(Dataset items)
···

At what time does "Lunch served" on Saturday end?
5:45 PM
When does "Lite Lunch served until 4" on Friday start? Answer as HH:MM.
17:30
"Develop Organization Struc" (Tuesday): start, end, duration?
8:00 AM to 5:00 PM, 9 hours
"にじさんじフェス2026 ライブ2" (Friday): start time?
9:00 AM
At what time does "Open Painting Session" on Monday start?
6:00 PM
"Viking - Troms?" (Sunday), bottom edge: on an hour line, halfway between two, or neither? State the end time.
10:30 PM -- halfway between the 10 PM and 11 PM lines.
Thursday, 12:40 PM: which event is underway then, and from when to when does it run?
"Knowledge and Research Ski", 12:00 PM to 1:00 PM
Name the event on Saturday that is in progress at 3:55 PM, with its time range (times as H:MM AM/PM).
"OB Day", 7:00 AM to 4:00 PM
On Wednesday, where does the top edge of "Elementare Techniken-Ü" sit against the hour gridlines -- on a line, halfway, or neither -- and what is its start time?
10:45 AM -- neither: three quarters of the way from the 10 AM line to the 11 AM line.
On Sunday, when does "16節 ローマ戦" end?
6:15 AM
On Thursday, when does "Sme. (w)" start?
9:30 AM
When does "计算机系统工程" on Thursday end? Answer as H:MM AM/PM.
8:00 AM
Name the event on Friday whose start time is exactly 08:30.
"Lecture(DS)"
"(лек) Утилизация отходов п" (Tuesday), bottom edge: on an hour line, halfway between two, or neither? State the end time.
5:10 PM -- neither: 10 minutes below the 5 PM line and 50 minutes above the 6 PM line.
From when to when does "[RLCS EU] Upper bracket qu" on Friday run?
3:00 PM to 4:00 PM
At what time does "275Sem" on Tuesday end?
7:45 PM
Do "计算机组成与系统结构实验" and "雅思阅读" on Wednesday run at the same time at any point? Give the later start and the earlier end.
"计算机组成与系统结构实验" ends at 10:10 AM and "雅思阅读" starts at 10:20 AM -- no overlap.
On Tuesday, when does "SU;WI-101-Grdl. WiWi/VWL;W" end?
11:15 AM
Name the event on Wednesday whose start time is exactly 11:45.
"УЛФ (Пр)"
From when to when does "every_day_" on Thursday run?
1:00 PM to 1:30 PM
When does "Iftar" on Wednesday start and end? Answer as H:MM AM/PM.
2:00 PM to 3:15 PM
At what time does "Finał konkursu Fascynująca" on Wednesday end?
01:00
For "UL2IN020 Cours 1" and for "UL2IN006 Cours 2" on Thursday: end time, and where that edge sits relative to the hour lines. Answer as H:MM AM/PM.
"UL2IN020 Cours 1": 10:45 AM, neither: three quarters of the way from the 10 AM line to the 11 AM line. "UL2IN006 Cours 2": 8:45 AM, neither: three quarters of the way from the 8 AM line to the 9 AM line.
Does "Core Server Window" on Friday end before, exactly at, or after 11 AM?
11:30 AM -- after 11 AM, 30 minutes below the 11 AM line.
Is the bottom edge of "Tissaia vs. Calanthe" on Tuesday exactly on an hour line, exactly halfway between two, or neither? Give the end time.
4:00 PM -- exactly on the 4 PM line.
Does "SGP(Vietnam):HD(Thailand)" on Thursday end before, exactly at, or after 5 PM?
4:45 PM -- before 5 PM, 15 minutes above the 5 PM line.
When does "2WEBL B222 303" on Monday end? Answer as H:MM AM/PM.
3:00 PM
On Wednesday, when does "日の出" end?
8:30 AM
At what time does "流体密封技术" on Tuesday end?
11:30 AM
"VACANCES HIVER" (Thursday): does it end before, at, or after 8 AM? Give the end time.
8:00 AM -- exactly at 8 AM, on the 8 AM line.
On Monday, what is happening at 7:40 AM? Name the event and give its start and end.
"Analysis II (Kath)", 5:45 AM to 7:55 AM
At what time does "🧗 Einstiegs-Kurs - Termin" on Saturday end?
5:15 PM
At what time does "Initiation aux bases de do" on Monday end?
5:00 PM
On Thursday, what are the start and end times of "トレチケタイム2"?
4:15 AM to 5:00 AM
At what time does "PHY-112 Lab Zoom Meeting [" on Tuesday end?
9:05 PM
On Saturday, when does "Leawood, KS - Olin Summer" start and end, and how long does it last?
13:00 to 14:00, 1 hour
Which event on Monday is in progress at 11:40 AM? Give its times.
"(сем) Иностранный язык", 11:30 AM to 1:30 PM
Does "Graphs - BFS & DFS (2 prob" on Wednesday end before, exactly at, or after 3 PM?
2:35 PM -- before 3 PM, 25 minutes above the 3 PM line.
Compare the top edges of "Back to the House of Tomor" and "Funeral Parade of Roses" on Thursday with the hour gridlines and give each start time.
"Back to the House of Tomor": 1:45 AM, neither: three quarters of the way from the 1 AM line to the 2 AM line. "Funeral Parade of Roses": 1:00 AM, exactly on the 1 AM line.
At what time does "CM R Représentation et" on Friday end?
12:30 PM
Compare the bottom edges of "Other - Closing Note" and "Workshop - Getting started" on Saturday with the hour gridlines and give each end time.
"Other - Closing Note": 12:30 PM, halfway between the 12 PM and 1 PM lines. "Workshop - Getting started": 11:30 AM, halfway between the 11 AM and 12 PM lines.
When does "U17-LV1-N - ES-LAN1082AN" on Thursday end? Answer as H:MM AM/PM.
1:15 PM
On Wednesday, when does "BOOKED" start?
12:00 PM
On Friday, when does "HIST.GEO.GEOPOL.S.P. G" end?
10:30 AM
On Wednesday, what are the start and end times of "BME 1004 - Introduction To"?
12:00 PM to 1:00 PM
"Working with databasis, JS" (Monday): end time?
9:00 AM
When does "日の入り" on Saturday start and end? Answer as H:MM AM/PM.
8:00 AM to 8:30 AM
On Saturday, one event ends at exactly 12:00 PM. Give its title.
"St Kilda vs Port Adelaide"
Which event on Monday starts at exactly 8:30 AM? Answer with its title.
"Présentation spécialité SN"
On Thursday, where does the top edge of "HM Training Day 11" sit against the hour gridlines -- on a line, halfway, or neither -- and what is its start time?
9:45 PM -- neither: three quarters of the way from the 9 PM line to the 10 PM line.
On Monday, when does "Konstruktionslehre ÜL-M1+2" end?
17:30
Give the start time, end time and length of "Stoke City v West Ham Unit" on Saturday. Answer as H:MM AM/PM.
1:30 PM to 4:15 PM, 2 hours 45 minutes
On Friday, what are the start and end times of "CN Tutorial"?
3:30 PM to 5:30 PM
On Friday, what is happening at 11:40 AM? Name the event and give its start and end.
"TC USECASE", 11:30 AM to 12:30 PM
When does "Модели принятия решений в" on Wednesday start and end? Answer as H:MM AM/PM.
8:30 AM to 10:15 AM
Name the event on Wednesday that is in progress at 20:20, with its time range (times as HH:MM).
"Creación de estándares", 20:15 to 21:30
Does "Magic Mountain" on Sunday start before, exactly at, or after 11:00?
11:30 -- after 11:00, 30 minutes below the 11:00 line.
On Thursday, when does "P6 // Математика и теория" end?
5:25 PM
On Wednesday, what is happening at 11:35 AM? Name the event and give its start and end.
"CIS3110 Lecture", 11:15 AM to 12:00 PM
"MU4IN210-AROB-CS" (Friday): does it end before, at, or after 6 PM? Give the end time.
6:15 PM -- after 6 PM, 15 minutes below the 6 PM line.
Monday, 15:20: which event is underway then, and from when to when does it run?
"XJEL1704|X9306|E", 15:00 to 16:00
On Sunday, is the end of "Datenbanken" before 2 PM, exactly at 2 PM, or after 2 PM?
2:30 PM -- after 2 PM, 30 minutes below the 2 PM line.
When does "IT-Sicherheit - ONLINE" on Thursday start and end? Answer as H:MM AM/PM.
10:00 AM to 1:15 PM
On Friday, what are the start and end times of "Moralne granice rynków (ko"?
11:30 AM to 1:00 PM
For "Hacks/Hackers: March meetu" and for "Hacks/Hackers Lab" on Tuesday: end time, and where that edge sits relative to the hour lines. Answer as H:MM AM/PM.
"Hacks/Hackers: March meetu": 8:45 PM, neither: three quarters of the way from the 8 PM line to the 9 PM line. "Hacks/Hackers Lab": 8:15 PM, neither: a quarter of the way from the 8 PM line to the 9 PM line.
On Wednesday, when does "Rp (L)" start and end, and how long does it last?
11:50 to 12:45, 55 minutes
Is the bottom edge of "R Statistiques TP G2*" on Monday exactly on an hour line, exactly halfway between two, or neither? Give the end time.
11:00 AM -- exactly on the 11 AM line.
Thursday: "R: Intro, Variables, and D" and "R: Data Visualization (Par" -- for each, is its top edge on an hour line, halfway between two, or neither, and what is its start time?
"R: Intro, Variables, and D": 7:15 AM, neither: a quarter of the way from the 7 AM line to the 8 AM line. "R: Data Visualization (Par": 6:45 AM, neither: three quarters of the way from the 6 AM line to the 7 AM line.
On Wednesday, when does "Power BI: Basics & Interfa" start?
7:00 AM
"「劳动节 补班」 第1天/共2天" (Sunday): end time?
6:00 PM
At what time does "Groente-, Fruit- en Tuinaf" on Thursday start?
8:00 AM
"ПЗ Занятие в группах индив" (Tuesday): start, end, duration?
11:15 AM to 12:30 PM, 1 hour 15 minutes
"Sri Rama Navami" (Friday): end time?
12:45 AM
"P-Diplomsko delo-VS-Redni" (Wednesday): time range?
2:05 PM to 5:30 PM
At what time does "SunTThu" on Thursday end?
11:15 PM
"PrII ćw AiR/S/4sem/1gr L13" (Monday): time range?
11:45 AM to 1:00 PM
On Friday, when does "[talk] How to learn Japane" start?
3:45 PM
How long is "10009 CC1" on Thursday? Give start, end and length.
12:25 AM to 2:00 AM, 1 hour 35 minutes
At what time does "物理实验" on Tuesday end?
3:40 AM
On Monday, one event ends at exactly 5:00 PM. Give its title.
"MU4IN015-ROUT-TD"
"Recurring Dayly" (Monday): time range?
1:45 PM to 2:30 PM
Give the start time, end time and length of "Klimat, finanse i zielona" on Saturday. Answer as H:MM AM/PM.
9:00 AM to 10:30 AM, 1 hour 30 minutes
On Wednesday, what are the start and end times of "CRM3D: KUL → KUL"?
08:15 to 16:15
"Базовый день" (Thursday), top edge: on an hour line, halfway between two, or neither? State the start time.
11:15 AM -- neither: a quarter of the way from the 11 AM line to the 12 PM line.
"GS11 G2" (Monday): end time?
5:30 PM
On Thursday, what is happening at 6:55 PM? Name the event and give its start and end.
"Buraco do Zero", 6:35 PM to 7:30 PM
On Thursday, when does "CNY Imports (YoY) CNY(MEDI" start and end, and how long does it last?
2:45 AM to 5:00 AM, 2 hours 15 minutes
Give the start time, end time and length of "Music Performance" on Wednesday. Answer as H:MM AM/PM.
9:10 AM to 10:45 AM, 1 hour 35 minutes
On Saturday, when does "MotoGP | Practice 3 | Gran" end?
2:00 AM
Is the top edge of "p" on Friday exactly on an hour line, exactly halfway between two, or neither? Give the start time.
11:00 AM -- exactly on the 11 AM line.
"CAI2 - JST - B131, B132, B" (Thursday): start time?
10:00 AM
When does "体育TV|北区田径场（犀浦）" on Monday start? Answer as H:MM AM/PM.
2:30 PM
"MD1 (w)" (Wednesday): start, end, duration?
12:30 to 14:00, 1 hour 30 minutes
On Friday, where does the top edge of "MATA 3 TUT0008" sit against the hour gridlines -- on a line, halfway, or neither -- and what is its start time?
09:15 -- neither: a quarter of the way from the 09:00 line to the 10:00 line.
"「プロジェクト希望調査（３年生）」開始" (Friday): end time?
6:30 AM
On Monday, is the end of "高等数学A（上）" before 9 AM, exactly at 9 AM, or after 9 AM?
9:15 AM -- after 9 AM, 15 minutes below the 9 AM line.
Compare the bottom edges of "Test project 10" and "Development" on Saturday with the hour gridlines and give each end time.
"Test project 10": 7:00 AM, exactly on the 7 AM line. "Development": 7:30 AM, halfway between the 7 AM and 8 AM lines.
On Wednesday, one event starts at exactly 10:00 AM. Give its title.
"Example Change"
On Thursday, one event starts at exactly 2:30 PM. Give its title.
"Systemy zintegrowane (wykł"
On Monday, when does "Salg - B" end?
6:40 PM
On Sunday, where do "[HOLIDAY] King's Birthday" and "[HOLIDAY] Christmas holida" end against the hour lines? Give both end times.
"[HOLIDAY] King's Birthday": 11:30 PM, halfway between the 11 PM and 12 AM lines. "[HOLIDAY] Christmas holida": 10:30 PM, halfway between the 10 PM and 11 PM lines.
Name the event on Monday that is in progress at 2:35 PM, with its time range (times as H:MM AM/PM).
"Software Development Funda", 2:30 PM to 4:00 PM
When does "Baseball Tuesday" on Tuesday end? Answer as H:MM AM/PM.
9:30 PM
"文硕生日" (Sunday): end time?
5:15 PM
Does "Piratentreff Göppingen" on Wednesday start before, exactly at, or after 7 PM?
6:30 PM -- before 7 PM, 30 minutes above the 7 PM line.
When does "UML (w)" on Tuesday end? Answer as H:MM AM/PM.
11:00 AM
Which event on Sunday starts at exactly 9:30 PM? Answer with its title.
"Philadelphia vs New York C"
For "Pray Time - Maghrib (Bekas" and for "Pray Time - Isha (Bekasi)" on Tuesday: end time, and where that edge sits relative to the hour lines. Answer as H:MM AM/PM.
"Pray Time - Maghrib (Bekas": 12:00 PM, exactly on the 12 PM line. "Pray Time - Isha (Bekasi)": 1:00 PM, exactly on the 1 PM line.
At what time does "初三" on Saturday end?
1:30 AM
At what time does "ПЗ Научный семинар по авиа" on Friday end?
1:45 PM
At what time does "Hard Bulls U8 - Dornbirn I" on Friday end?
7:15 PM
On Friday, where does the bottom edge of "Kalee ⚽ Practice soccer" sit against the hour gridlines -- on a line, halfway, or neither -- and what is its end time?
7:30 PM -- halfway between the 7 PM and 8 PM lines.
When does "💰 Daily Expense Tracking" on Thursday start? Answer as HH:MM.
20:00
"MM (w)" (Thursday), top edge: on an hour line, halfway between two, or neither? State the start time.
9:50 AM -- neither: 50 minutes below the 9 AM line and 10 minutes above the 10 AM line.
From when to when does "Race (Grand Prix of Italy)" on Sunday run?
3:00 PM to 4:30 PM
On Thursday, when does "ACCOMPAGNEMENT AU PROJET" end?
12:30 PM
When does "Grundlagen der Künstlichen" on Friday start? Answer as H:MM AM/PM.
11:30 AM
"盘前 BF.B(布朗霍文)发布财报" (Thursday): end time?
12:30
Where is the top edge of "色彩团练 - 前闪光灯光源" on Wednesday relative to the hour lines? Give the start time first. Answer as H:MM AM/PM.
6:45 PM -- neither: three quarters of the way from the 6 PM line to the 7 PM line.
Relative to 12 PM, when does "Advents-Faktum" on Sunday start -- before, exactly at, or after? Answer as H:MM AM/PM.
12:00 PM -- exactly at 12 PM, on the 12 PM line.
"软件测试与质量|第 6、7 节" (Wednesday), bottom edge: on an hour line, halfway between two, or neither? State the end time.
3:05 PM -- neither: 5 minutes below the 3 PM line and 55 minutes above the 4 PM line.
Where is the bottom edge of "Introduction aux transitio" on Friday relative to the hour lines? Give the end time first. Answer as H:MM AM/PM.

···

_EXERCISE REQUIREMENTS_
Copy the entries word for word, from the beginning of the entries through the line containing "10:30 PM -- halfway", inclusive.

_EXERCISE RESPONSE_
At what time does "Lunch served" on Saturday end?
5:45 PM
When does "Lite Lunch served until 4" on Friday start? Answer as HH:MM.
17:30
"Develop Organization Struc" (Tuesday): start, end, duration?
8:00 AM to 5:00 PM, 9 hours
"にじさんじフェス2026 ライブ2" (Friday): start time?
9:00 AM
At what time does "Open Painting Session" on Monday start?
6:00 PM
"Viking - Troms?" (Sunday), bottom edge: on an hour line, halfway between two, or neither? State the end time.
10:30 PM -- halfway between the 10 PM and 11 PM lines.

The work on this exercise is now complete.